Assigned task: As you look over the data below, please find each line where the word "RICOH" appears, then copy it.

Collection entries
========================================

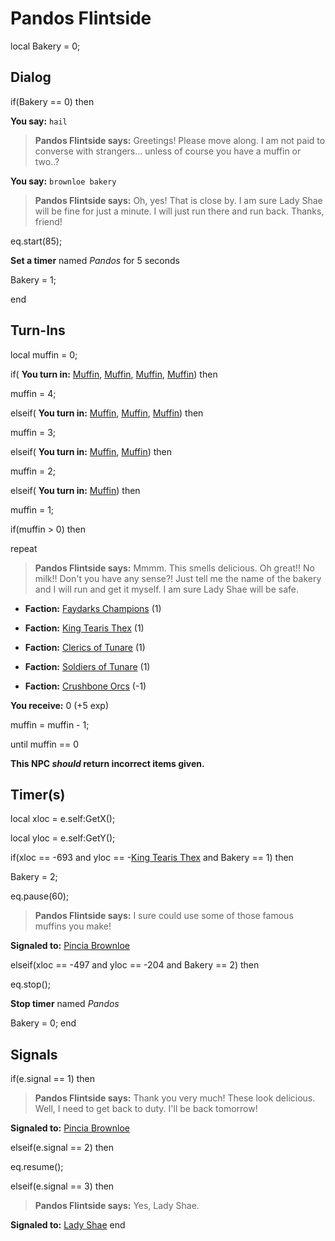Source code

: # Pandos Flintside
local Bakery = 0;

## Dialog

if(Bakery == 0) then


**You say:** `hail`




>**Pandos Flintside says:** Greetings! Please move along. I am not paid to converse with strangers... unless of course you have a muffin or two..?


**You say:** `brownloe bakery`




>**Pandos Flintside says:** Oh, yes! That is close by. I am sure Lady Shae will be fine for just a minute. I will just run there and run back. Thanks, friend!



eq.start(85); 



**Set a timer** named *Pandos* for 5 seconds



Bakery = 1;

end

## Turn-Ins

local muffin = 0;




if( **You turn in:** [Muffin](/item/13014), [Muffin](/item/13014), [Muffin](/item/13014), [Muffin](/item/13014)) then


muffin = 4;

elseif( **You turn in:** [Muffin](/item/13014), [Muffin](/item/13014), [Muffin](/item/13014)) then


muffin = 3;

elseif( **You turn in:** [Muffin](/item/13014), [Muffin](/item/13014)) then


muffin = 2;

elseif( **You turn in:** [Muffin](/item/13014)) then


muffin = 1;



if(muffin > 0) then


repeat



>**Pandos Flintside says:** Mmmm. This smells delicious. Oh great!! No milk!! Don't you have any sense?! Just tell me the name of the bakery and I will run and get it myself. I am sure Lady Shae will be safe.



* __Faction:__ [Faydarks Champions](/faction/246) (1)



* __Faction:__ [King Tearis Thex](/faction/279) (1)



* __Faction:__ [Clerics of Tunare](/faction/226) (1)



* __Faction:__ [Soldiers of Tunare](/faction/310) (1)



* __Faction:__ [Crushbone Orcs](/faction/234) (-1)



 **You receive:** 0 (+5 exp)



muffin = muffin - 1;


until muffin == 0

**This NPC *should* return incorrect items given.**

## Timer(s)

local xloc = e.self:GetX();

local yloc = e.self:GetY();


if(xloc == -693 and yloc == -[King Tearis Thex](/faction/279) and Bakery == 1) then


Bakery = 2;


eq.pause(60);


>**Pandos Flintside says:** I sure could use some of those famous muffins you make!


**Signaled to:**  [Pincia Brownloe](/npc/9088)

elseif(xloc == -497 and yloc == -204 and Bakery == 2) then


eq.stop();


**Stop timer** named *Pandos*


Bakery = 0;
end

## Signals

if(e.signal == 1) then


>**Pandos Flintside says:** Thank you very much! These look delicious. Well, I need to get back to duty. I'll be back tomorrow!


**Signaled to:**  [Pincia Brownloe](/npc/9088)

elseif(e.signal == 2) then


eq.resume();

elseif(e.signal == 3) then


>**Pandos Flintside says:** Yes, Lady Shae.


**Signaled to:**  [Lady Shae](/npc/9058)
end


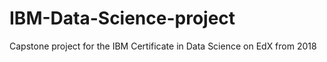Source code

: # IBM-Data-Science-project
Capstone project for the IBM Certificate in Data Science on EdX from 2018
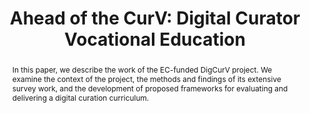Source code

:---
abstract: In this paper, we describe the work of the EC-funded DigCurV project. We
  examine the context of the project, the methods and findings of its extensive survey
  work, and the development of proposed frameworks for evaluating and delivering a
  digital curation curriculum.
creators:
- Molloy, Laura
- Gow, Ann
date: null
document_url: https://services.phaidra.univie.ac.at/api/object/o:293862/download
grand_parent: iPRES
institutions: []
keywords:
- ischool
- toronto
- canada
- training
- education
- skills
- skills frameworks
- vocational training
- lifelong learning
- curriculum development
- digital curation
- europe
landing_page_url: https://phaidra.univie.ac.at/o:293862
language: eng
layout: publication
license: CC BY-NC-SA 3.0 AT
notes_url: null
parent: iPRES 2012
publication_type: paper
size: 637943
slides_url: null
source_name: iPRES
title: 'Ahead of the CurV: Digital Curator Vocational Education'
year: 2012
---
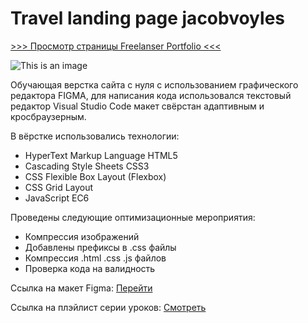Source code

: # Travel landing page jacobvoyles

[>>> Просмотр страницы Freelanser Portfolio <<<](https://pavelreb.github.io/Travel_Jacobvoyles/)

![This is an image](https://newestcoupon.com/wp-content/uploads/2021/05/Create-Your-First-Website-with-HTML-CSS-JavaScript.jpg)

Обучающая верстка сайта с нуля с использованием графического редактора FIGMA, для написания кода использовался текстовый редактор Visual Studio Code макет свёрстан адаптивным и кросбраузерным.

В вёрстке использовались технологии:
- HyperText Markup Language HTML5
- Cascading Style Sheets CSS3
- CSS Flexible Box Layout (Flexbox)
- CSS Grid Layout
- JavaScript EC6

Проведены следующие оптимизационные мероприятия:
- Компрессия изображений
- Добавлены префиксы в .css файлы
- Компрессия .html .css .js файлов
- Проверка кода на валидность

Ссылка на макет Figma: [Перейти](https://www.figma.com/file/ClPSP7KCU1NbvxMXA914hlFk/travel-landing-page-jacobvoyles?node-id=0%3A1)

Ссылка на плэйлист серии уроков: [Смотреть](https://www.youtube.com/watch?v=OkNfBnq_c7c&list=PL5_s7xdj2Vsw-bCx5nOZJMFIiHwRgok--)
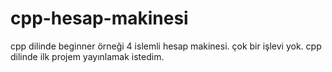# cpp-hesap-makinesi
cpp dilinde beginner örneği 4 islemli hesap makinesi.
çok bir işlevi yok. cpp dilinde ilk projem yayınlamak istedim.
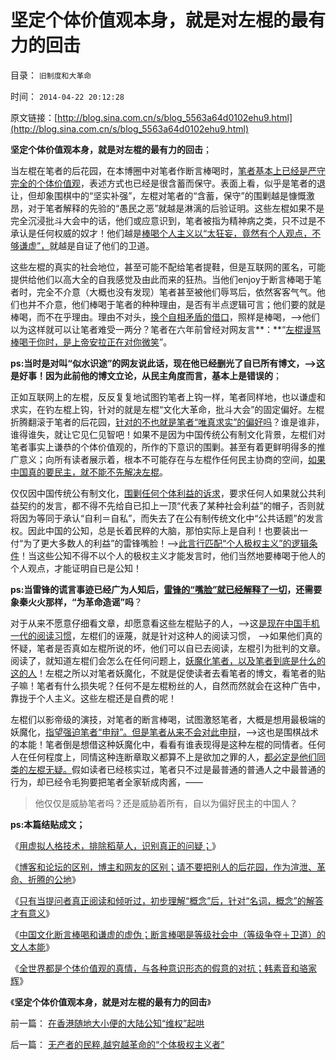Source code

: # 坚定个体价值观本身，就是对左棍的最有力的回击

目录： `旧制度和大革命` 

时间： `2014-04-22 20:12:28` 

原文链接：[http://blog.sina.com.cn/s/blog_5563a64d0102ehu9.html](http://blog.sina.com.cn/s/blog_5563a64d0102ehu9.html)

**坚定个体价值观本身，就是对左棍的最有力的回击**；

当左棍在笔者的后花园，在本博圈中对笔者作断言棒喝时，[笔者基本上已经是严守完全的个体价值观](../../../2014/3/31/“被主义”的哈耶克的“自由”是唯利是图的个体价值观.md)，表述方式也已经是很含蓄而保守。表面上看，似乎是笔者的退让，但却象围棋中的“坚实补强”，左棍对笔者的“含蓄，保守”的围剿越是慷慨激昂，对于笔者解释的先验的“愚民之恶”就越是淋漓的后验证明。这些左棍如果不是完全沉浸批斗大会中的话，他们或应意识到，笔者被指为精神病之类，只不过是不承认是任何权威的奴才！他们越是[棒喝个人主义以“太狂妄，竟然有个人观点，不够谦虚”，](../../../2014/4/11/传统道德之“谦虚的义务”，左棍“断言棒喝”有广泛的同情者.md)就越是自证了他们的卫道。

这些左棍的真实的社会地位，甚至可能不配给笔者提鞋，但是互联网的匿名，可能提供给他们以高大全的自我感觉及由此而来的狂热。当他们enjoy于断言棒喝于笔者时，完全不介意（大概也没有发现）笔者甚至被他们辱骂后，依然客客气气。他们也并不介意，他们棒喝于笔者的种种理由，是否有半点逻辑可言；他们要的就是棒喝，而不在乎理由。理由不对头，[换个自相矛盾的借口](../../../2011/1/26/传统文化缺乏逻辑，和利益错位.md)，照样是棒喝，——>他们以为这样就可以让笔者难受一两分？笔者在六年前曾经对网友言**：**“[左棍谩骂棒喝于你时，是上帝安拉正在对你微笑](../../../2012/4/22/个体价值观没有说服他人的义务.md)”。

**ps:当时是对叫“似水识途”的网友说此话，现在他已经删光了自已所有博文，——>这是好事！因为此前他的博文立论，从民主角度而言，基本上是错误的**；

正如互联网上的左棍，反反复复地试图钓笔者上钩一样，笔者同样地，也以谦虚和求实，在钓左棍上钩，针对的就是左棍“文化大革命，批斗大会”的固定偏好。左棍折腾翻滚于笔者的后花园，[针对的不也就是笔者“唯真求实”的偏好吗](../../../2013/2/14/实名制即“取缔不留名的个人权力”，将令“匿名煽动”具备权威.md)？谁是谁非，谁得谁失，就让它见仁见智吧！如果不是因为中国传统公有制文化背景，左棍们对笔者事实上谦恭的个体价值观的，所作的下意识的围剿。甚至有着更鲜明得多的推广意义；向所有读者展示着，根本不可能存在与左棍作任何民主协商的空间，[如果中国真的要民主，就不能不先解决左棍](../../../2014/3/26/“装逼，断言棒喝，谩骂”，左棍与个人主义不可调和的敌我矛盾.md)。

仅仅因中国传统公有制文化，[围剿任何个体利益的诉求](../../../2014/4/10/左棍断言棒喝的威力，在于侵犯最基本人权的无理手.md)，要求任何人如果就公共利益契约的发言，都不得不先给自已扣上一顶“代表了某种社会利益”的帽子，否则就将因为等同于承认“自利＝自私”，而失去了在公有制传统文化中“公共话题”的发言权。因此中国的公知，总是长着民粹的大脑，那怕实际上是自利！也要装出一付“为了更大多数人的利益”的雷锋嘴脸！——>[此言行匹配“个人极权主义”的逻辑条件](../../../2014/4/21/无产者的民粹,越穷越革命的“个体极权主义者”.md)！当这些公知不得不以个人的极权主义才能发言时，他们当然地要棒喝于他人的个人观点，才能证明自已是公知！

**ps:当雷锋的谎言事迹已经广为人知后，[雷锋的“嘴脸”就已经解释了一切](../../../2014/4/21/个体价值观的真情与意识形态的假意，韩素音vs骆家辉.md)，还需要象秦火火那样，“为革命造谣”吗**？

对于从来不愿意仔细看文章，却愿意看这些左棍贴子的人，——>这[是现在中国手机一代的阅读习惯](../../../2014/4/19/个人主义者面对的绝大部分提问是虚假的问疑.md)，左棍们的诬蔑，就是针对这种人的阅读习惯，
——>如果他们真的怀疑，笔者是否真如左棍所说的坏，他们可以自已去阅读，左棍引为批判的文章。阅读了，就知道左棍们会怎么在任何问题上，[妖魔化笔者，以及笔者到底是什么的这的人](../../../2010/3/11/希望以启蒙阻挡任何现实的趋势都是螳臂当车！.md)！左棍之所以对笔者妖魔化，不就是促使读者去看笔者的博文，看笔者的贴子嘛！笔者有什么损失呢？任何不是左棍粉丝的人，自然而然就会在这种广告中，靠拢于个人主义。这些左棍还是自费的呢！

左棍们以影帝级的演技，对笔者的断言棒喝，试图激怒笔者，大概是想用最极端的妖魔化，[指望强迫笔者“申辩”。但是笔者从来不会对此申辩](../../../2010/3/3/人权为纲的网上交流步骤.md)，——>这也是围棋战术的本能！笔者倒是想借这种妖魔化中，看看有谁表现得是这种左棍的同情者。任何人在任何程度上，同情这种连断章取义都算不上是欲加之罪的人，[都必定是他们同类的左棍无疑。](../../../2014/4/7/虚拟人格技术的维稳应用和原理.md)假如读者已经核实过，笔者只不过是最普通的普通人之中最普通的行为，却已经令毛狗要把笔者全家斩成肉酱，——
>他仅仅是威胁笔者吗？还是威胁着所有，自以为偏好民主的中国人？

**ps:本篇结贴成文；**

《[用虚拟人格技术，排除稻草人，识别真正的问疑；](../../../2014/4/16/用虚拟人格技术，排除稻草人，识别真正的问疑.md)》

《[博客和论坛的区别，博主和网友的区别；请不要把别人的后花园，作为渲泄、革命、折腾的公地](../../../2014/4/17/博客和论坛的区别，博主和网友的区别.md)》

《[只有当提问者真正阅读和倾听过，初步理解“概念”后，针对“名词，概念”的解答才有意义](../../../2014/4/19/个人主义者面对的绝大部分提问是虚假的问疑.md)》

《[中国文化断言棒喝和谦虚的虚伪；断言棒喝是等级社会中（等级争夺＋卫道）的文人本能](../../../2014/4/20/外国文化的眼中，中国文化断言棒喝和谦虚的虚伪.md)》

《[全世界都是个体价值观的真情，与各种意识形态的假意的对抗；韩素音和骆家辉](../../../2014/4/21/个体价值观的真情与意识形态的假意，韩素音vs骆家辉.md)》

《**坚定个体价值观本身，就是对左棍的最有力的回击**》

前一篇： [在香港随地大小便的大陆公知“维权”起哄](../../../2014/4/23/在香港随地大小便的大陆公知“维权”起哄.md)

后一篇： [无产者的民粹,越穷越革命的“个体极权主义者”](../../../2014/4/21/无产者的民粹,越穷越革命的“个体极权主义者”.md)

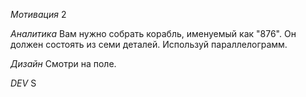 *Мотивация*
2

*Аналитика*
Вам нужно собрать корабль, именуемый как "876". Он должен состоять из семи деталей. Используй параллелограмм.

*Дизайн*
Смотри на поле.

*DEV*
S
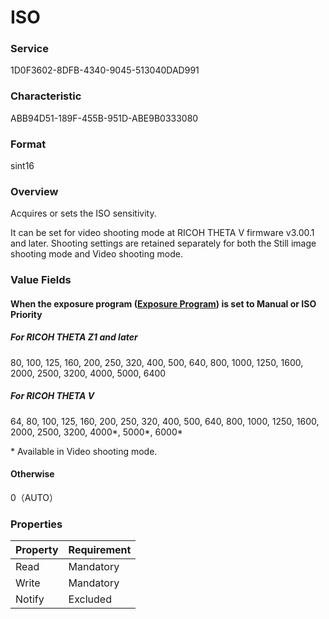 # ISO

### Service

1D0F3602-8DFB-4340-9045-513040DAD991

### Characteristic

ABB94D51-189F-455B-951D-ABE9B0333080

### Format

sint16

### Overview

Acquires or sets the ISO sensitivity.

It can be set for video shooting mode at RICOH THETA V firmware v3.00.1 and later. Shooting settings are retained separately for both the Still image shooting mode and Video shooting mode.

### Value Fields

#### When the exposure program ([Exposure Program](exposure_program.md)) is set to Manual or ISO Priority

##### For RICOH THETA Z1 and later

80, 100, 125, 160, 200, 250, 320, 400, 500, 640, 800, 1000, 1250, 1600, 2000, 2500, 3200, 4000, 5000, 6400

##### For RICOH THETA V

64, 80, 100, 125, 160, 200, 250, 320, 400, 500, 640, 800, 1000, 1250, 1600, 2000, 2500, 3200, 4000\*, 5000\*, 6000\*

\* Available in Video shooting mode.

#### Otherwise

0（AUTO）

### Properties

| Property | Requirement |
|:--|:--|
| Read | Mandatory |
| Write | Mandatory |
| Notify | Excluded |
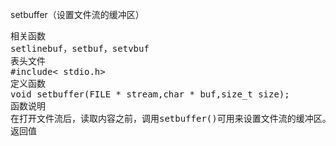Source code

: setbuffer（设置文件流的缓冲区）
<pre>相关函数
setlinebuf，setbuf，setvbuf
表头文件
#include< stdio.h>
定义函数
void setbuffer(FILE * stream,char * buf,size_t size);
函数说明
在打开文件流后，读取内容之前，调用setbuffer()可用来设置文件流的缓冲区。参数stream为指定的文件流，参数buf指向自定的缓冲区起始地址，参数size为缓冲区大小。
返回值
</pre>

========================================

Result:
It can be set for video shooting mode at RICOH THETA V firmware v3.00.1 and later. Shooting settings are retained separately for both the Still image shooting mode and Video shooting mode.
##### For RICOH THETA Z1 and later
##### For RICOH THETA V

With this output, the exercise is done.